YOUR GOAL: Update the entries below so that each "Cookie Policy" becomes "Cookie Notice", leaving everything else untouched.

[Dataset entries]
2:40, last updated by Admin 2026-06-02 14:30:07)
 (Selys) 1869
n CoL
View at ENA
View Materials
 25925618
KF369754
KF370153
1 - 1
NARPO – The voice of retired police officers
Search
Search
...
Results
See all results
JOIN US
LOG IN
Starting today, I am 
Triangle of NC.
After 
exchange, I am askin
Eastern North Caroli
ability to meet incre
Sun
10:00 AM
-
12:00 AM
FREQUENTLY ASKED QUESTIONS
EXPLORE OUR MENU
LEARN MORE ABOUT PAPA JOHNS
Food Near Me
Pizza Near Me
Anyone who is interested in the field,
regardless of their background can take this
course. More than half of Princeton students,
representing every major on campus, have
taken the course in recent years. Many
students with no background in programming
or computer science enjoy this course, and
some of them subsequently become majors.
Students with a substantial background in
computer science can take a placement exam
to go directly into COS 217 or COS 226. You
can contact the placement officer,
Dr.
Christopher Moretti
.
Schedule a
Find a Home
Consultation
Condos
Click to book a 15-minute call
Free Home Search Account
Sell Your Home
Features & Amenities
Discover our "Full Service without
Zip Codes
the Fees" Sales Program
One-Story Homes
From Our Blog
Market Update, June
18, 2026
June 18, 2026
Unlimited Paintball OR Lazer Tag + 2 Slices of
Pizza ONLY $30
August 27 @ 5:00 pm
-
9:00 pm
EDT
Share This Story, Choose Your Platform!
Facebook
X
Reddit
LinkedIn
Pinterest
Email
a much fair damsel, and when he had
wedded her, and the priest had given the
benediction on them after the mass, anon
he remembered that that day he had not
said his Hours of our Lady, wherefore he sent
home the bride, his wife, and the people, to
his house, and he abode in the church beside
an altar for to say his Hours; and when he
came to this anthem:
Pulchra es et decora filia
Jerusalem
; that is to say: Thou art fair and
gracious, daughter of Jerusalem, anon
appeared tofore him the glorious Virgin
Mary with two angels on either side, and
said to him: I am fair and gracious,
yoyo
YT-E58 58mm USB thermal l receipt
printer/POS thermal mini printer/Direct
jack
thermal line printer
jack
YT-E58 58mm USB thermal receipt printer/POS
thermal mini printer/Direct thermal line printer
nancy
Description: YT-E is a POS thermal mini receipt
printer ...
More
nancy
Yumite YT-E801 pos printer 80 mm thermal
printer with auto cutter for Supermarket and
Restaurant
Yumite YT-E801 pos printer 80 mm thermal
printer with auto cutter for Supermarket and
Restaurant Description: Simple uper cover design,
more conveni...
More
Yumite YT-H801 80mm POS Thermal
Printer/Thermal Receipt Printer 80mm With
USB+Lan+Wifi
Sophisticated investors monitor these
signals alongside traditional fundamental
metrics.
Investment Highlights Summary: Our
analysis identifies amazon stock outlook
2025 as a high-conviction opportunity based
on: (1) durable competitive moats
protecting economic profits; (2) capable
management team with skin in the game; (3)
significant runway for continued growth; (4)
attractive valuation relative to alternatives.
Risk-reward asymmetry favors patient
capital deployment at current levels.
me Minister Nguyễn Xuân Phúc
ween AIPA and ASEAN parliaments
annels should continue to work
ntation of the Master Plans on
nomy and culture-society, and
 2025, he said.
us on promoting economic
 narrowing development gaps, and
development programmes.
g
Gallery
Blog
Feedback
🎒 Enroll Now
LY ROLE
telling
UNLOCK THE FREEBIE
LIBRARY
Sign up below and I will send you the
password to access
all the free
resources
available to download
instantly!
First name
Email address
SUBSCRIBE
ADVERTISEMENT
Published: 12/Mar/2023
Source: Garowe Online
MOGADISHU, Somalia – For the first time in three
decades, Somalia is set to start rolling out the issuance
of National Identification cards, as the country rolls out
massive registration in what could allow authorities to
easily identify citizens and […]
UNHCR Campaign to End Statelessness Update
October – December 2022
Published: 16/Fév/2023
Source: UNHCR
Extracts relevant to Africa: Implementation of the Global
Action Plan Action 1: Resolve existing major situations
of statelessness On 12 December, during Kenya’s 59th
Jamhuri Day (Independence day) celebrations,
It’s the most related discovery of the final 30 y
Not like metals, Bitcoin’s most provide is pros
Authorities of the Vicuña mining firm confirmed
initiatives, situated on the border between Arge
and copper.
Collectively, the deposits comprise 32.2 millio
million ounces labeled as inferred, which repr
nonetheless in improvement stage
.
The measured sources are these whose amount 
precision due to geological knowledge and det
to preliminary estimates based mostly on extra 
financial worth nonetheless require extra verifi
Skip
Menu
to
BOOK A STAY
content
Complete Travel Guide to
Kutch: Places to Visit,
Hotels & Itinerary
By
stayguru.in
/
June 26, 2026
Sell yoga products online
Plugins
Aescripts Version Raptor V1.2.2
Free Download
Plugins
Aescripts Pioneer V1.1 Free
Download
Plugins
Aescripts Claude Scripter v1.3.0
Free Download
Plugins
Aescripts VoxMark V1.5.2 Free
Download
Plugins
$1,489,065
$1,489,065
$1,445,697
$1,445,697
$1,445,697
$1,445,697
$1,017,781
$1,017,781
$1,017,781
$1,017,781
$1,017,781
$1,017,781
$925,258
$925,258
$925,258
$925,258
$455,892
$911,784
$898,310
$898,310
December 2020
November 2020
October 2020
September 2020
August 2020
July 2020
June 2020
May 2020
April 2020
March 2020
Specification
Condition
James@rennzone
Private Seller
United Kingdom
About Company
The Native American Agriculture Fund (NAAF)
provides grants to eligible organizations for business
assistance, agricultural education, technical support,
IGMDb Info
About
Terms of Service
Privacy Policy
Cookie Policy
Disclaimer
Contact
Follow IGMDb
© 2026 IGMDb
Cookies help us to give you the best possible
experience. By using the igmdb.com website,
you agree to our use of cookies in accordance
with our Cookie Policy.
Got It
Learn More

RESPONSE TO THE TASK:
2:40, last updated by Admin 2026-06-02 14:30:07)
 (Selys) 1869
n CoL
View at ENA
View Materials
 25925618
KF369754
KF370153
1 - 1
NARPO – The voice of retired police officers
Search
Search
...
Results
See all results
JOIN US
LOG IN
Starting today, I am 
Triangle of NC.
After 
exchange, I am askin
Eastern North Caroli
ability to meet incre
Sun
10:00 AM
-
12:00 AM
FREQUENTLY ASKED QUESTIONS
EXPLORE OUR MENU
LEARN MORE ABOUT PAPA JOHNS
Food Near Me
Pizza Near Me
Anyone who is interested in the field,
regardless of their background can take this
course. More than half of Princeton students,
representing every major on campus, have
taken the course in recent years. Many
students with no background in programming
or computer science enjoy this course, and
some of them subsequently become majors.
Students with a substantial background in
computer science can take a placement exam
to go directly into COS 217 or COS 226. You
can contact the placement officer,
Dr.
Christopher Moretti
.
Schedule a
Find a Home
Consultation
Condos
Click to book a 15-minute call
Free Home Search Account
Sell Your Home
Features & Amenities
Discover our "Full Service without
Zip Codes
the Fees" Sales Program
One-Story Homes
From Our Blog
Market Update, June
18, 2026
June 18, 2026
Unlimited Paintball OR Lazer Tag + 2 Slices of
Pizza ONLY $30
August 27 @ 5:00 pm
-
9:00 pm
EDT
Share This Story, Choose Your Platform!
Facebook
X
Reddit
LinkedIn
Pinterest
Email
a much fair damsel, and when he had
wedded her, and the priest had given the
benediction on them after the mass, anon
he remembered that that day he had not
said his Hours of our Lady, wherefore he sent
home the bride, his wife, and the people, to
his house, and he abode in the church beside
an altar for to say his Hours; and when he
came to this anthem:
Pulchra es et decora filia
Jerusalem
; that is to say: Thou art fair and
gracious, daughter of Jerusalem, anon
appeared tofore him the glorious Virgin
Mary with two angels on either side, and
said to him: I am fair and gracious,
yoyo
YT-E58 58mm USB thermal l receipt
printer/POS thermal mini printer/Direct
jack
thermal line printer
jack
YT-E58 58mm USB thermal receipt printer/POS
thermal mini printer/Direct thermal line printer
nancy
Description: YT-E is a POS thermal mini receipt
printer ...
More
nancy
Yumite YT-E801 pos printer 80 mm thermal
printer with auto cutter for Supermarket and
Restaurant
Yumite YT-E801 pos printer 80 mm thermal
printer with auto cutter for Supermarket and
Restaurant Description: Simple uper cover design,
more conveni...
More
Yumite YT-H801 80mm POS Thermal
Printer/Thermal Receipt Printer 80mm With
USB+Lan+Wifi
Sophisticated investors monitor these
signals alongside traditional fundamental
metrics.
Investment Highlights Summary: Our
analysis identifies amazon stock outlook
2025 as a high-conviction opportunity based
on: (1) durable competitive moats
protecting economic profits; (2) capable
management team with skin in the game; (3)
significant runway for continued growth; (4)
attractive valuation relative to alternatives.
Risk-reward asymmetry favors patient
capital deployment at current levels.
me Minister Nguyễn Xuân Phúc
ween AIPA and ASEAN parliaments
annels should continue to work
ntation of the Master Plans on
nomy and culture-society, and
 2025, he said.
us on promoting economic
 narrowing development gaps, and
development programmes.
g
Gallery
Blog
Feedback
🎒 Enroll Now
LY ROLE
telling
UNLOCK THE FREEBIE
LIBRARY
Sign up below and I will send you the
password to access
all the free
resources
available to download
instantly!
First name
Email address
SUBSCRIBE
ADVERTISEMENT
Published: 12/Mar/2023
Source: Garowe Online
MOGADISHU, Somalia – For the first time in three
decades, Somalia is set to start rolling out the issuance
of National Identification cards, as the country rolls out
massive registration in what could allow authorities to
easily identify citizens and […]
UNHCR Campaign to End Statelessness Update
October – December 2022
Published: 16/Fév/2023
Source: UNHCR
Extracts relevant to Africa: Implementation of the Global
Action Plan Action 1: Resolve existing major situations
of statelessness On 12 December, during Kenya’s 59th
Jamhuri Day (Independence day) celebrations,
It’s the most related discovery of the final 30 y
Not like metals, Bitcoin’s most provide is pros
Authorities of the Vicuña mining firm confirmed
initiatives, situated on the border between Arge
and copper.
Collectively, the deposits comprise 32.2 millio
million ounces labeled as inferred, which repr
nonetheless in improvement stage
.
The measured sources are these whose amount 
precision due to geological knowledge and det
to preliminary estimates based mostly on extra 
financial worth nonetheless require extra verifi
Skip
Menu
to
BOOK A STAY
content
Complete Travel Guide to
Kutch: Places to Visit,
Hotels & Itinerary
By
stayguru.in
/
June 26, 2026
Sell yoga products online
Plugins
Aescripts Version Raptor V1.2.2
Free Download
Plugins
Aescripts Pioneer V1.1 Free
Download
Plugins
Aescripts Claude Scripter v1.3.0
Free Download
Plugins
Aescripts VoxMark V1.5.2 Free
Download
Plugins
$1,489,065
$1,489,065
$1,445,697
$1,445,697
$1,445,697
$1,445,697
$1,017,781
$1,017,781
$1,017,781
$1,017,781
$1,017,781
$1,017,781
$925,258
$925,258
$925,258
$925,258
$455,892
$911,784
$898,310
$898,310
December 2020
November 2020
October 2020
September 2020
August 2020
July 2020
June 2020
May 2020
April 2020
March 2020
Specification
Condition
James@rennzone
Private Seller
United Kingdom
About Company
The Native American Agriculture Fund (NAAF)
provides grants to eligible organizations for business
assistance, agricultural education, technical support,
IGMDb Info
About
Terms of Service
Privacy Policy
Cookie Notice
Disclaimer
Contact
Follow IGMDb
© 2026 IGMDb
Cookies help us to give you the best possible
experience. By using the igmdb.com website,
you agree to our use of cookies in accordance
with our Cookie Notice.
Got It
Learn More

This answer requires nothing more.